• Dataset items:
####################

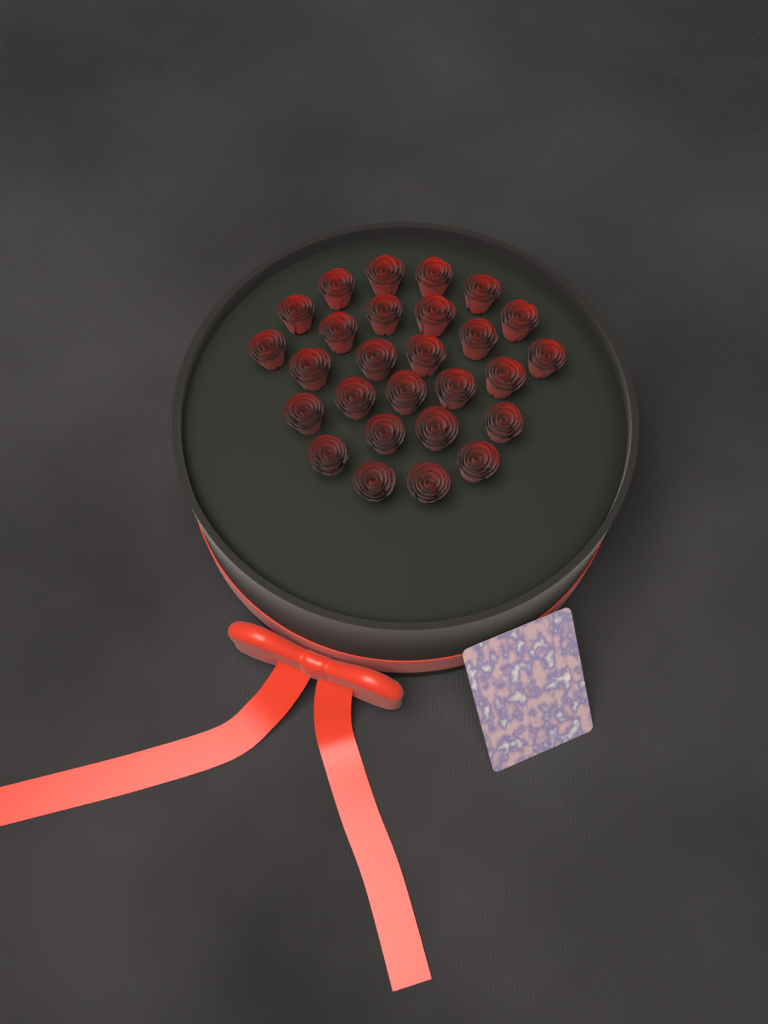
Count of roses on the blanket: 27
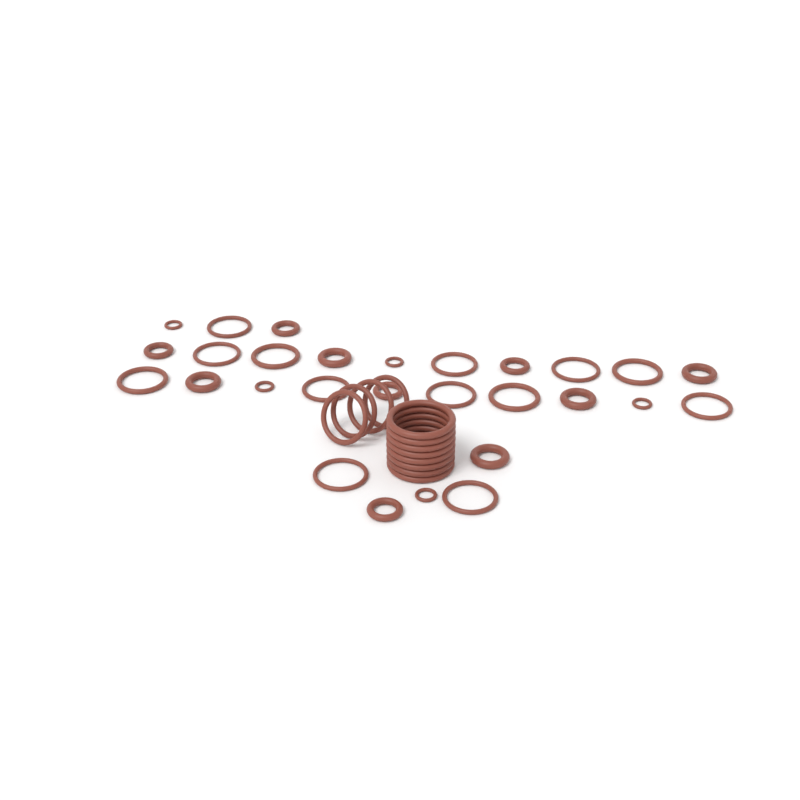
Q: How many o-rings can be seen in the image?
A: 40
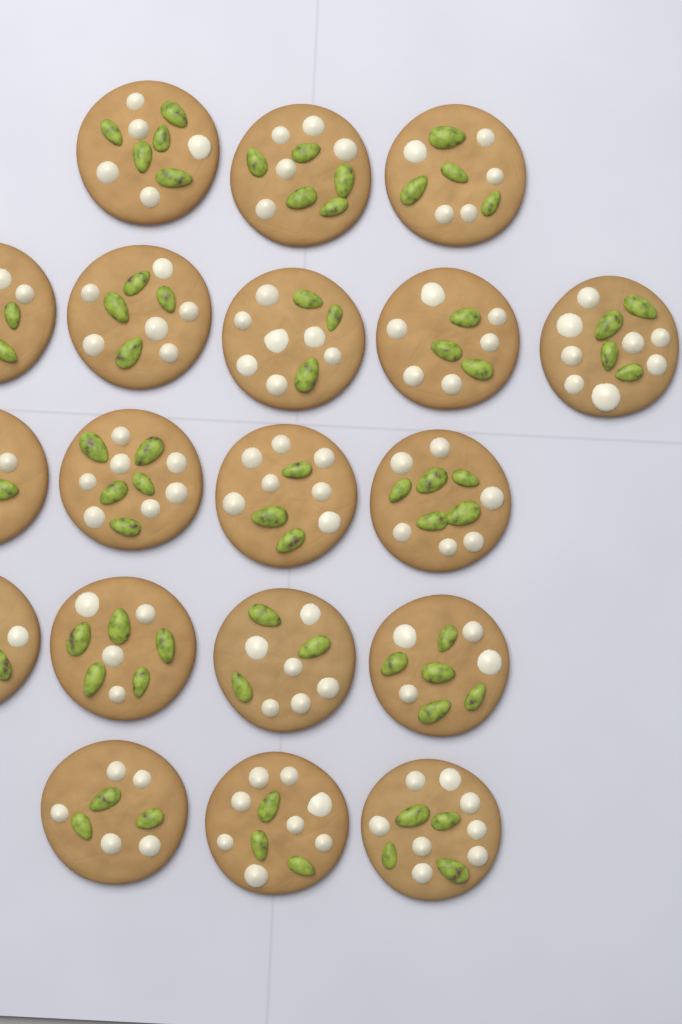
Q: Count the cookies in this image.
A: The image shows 19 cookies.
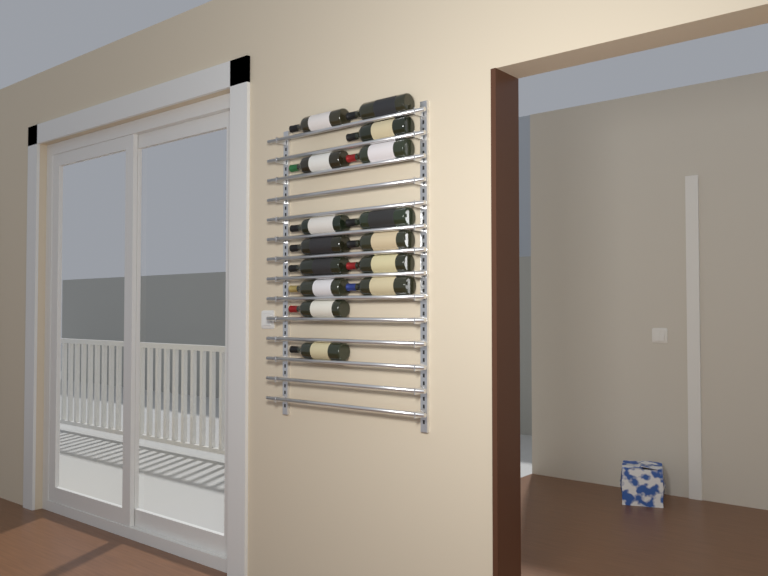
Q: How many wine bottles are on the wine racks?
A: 15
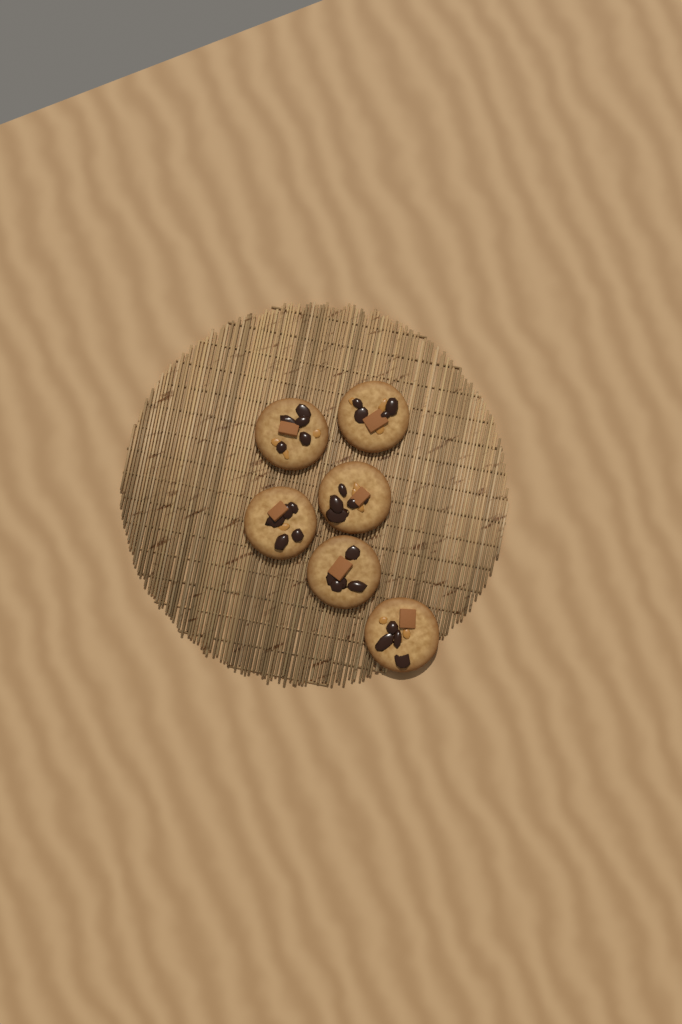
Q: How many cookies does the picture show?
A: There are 6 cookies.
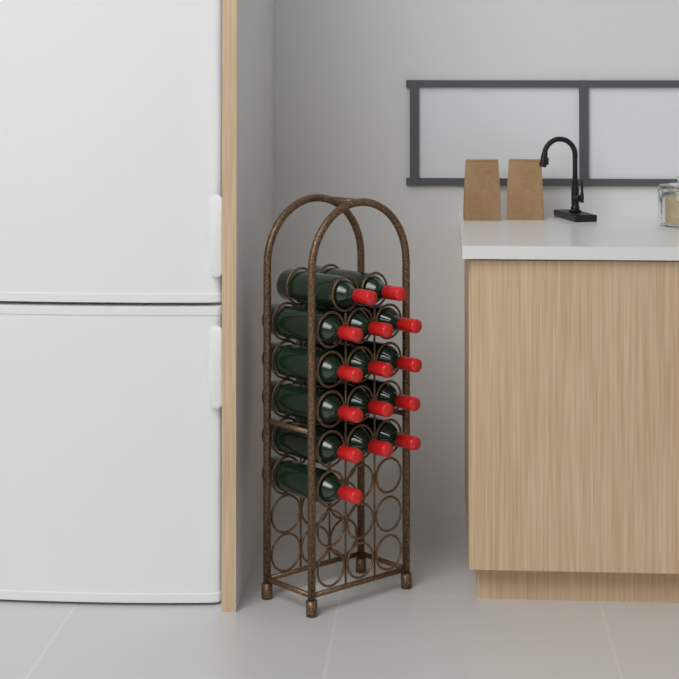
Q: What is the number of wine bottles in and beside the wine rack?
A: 15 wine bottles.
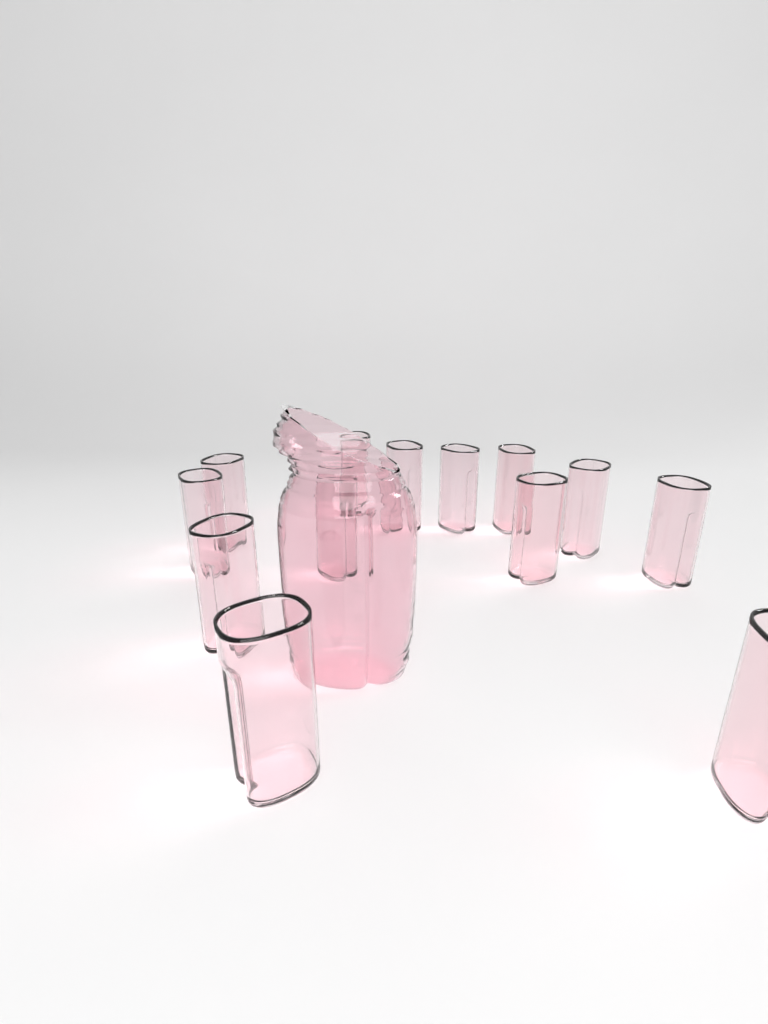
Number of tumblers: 13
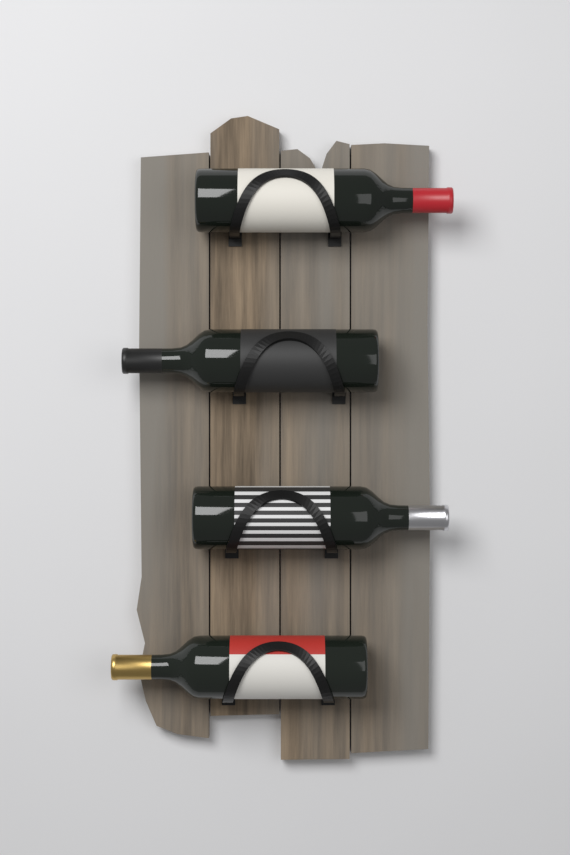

####################

• Directions: Copy the lines of the data above word for word, leaving out the pictures.

• The completed task:
Count of roses on the blanket: 27
Q: How many o-rings can be seen in the image?
A: 40
Q: Count the cookies in this image.
A: The image shows 19 cookies.
Q: How many wine bottles are on the wine racks?
A: 15
Q: How many cookies does the picture show?
A: There are 6 cookies.
Q: What is the number of wine bottles in and beside the wine rack?
A: 15 wine bottles.
Number of tumblers: 13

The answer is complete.